As shown above, I'm not sure if bash is necessary? (the images + tags input feature has been available prior to this issue being opened, so it's nothing new)

Is this just an issue regarding documentation for awareness? Or have I missed something important where that functionality is not served by docker/metadata-action?

EDIT: If I understand correctly, the concern is not copying between registries with docker/metadata-action tags output, but when the repository in the tags input for docker/build-push-action differs?

---

Do we need to have a common share library that all of them can pull from, for example, so that we don't need to maintain CI and dev tooling, helper functions, dependabot alerts etc, across multiple repos?

For reference, to anyone unaware since this was brought up here, later in Jan 2023 docker/actions-toolkit was created and docker/build-push-action adopted that in Feb 2023. That seems to be addressing the quoted concern.

[akhilerm]

The issue being resolved is more to do with pushing to a registry when the repository of the image name differs?

The issue is to push one image to multiple registries at the same time. Or to create images with different tags. Suppose an image is available in docker.io, I want to push it to multiple registries like gcr.io or ghcr.io . You can basically say its to copy images that are already available from one registry to another.

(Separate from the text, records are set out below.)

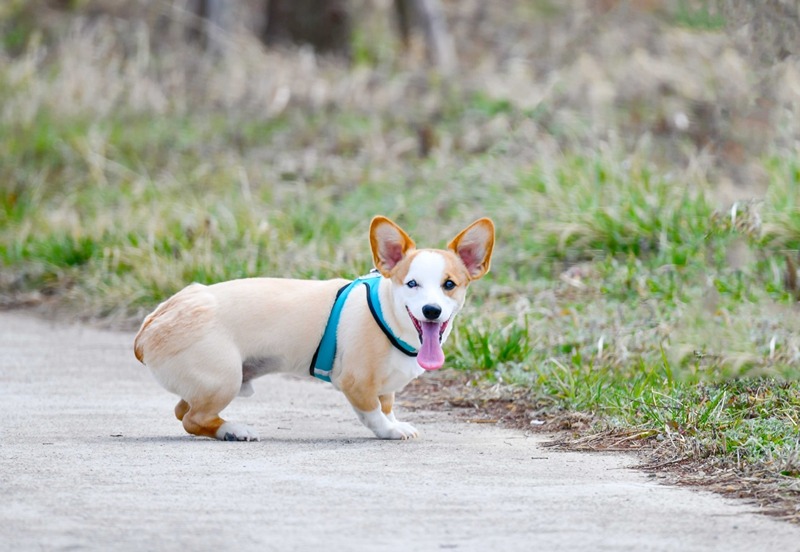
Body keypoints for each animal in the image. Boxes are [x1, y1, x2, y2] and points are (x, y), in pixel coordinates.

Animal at [134, 216, 490, 440]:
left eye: (449, 285)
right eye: (412, 284)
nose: (432, 311)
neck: (389, 315)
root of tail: (153, 322)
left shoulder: (385, 386)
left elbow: (387, 406)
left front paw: (395, 422)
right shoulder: (356, 384)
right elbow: (374, 412)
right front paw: (389, 431)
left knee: (182, 411)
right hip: (224, 380)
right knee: (192, 419)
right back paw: (235, 430)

EDIT: If I understand correctly, the concern is not copying between registries with docker/metadata-action tags output, but when the repository in the tags input for docker/build-push-action differs?

Currently build-push-action supports pushing to multiple registries immediately after doing the build. i.e in the same step itself. But suppose a scenario like this happens: We have an image that is built and stored in local registry. After some testing, we need to push it to multiple other registries from which the image is published.

As shown above, I'm not sure if bash is necessary? (the images + tags input feature has been available prior to this issue being opened, so it's nothing new)

This feature request is not for changes to build-push-action, but create a new action for the functionality mentioned here. Currently its achieved using bash. If we can create a new action for the same, it will help to integrate with other tooling also.

[crazy-max]

Let's continue the discussion in docker/actions-toolkit#239. After that being implemented, we could consider a new action to handle imagetools command.